▸ Document passage
All the testing shows that adding it reduces performance for MyISAM which if we take a "first, do no harm" approach, means that this comes accross as a non starter. I think we should close as maybelater and if evidence of it not harming performance for MyISAM comes up, we can revisit.
This of course doesn't prevent individual site owners from adding the index themselves.
#39
@
10 years ago
- Keywords close removed
- Milestone Awaiting Review deleted
- Resolution set to maybelater
- Status changed from new to closed
Agreed, I'm open to revisiting this when we have more InnoDB users. As InnoDB use is steadily increasing, we'll get there eventually. :-)
In the mean time, for folks who happen upon this ticket, you have two options:
- Try adding this index yourself, and see if it improves performance for you
- Use an external object cache to avoid hitting the DB
#40
in reply to:
↑ 1
@
9 years ago
Replying to nacin:
Could you show some statistics for how this helps performance on your sites? See ticket:14258#comment:3 for why we have not done this.
Here are some real world stats. Here you can see when the index was added to the options table:
Here you can see average transaction times decrease when the index was added:
And here you can see the load on the database decrease dramatically when the index was added:
I think adding the index is highly valuable. This comes from a site running WooCommerce where a large percentage of the records in the options table are transients, so there's no reason for them all to be loaded on every page load.
#41
in reply to:
↑ 11
;
follow-up:
↓ 42
@
9 years ago
Replying to nacin:
What's the purpose behind adding option_value to that index? It looks like it would only serve to increase the length of the index.
What's the performance difference on these queries? Reducing rows examined from 1460 to 178 (or even 10,000 to 100) is still peanuts. DanBUK mentioned adding this index many times daily, but I am trying to figure out if that was simply cathartic or if it was actually making a difference.
How about reducing 553,749 to 711?
#42
in reply to:
↑ 41
@
9 years ago
Replying to fightthecurrent:
Replying to nacin:
What's the purpose behind adding option_value to that index? It looks like it would only serve to increase the length of the index.
What's the performance difference on these queries? Reducing rows examined from 1460 to 178 (or even 10,000 to 100) is still peanuts. DanBUK mentioned adding this index many times daily, but I am trying to figure out if that was simply cathartic or if it was actually making a difference.
How about reducing 553,749 to 711?
Nice graphs @fightthecurrent.
We all know the performance gain - on InnoDB - with having an index on the autoload column of the wp_options table.

▸ Actions to take
[1] According to the thread on the options-table index, what two options are offered to those who come across the ticket in the meantime?
[2] Write the next part of the thread on the options-table index, picking up after its final sentence.
The records are not needed for this work.

▸ Information given

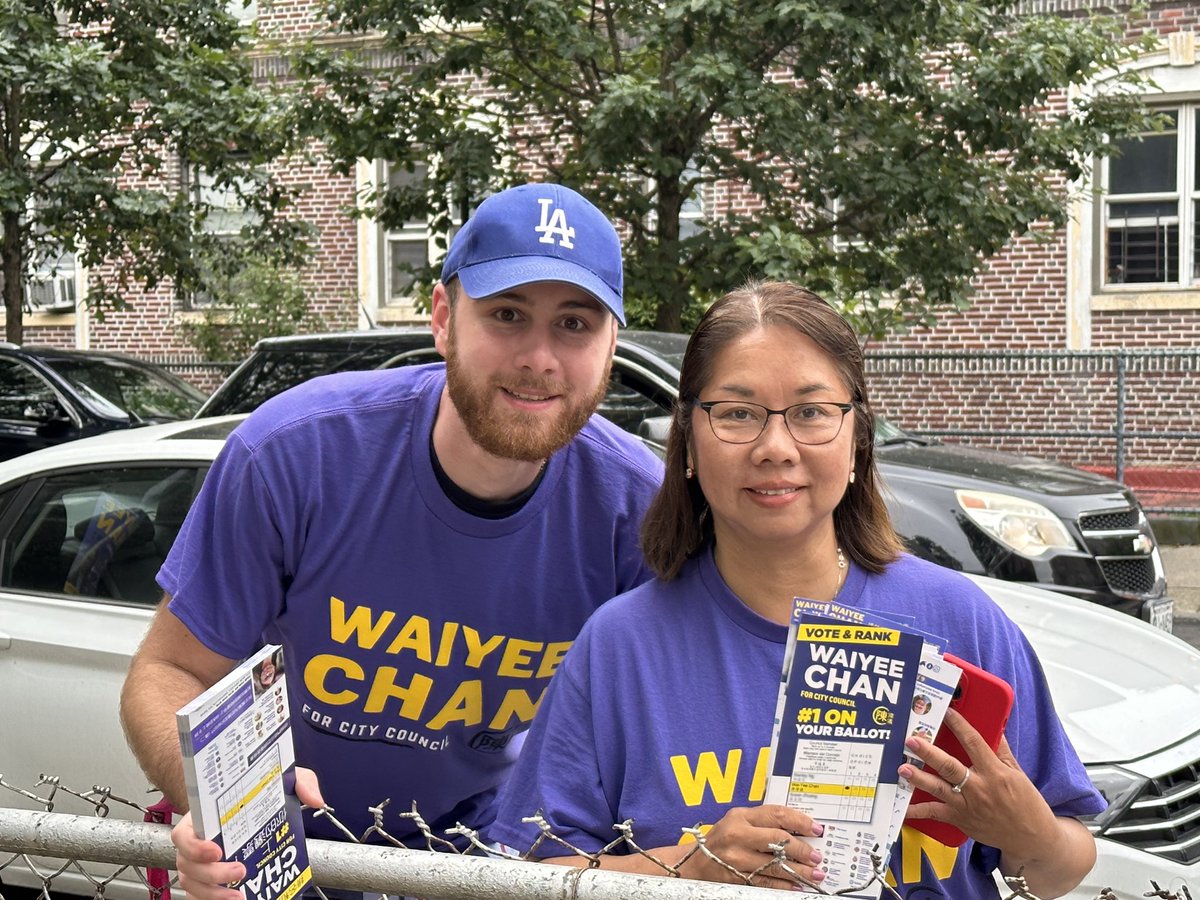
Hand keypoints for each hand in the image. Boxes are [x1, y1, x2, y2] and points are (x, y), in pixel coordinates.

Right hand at [173, 767, 323, 899]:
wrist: (245, 800)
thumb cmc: (253, 792)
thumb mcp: (279, 779)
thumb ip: (300, 782)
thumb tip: (315, 799)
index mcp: (204, 817)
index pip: (184, 834)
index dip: (195, 846)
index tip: (217, 850)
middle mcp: (196, 841)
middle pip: (189, 864)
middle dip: (213, 873)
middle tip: (240, 872)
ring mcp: (198, 862)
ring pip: (192, 883)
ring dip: (213, 893)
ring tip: (239, 895)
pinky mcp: (206, 878)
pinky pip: (199, 894)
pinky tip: (234, 899)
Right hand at [677, 804, 825, 889]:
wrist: (695, 863)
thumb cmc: (721, 839)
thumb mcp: (737, 822)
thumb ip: (762, 822)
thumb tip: (798, 829)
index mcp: (740, 816)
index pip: (776, 814)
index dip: (800, 821)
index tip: (816, 829)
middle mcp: (738, 835)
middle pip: (778, 839)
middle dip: (802, 849)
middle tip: (817, 856)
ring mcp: (736, 858)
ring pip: (774, 864)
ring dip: (798, 871)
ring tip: (814, 875)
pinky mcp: (736, 877)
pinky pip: (765, 882)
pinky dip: (783, 885)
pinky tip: (795, 886)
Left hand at [900, 709, 1057, 857]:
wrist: (1030, 838)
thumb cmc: (1026, 803)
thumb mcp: (1017, 773)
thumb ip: (1002, 750)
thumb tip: (994, 726)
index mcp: (995, 773)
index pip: (974, 743)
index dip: (960, 726)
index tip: (947, 713)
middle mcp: (979, 789)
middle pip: (950, 767)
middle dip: (929, 753)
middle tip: (913, 741)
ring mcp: (967, 806)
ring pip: (938, 789)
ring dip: (919, 778)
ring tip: (903, 768)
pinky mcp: (960, 820)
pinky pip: (934, 814)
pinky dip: (917, 812)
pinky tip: (902, 808)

▸ Responses to the tasks
[1] They can try adding the index themselves to see whether it improves their performance, or use an external object cache to avoid hitting the database.

[2]
The following is somewhat based on assumptions, and needs some investigation (it's early Sunday morning here...): nowadays at least most hosting providers are on MySQL version 5.5+, which has InnoDB as the default storage engine. The WordPress installer (wp-admin/install.php
) already checks the MySQL version being used, and there is no engine definition in wp-admin/includes/schema.php
. Thus making an extra check on MySQL storage engine quite possible:
ITTT: If MySQL version >= 5.5 && storage engine = InnoDB, add an index on the autoload column.
There is more than one way to lookup the storage engine: http://stackoverflow.com/questions/213543/how-can-i-check-mysql-engine-type-for-a-specific-table. For plugins that require FULLTEXT indexes on table columns: MySQL >= 5.5.4 supports FULLTEXT indexes in InnoDB (http://dev.mysql.com/doc/refman/5.6/en/fulltext-restrictions.html).
#43
@
9 years ago
- Resolution maybelater deleted
- Status changed from closed to reopened
- Version 3.6 deleted
I was having unusual (and climbing) CPU usages and frequent showings in the slow query log of this query, so I added the index for each Wordpress blog on my SQL server (118 of them), CPU usage for MySQL alone dropped by a factor of 3+ (from about 30-35% to 10%). NO OTHER changes were made..
The databases are a mix of MyISAM (older blogs) and InnoDB (newer ones), ALL blogs except 1 are current Wordpress 4.3. MySQL is 5.5.44 running on Ubuntu 14.04 64 bit on a VMware ESXi host backed by enterprise grade SAN storage. The MySQL server is quad (virtual) core, 8GB ram.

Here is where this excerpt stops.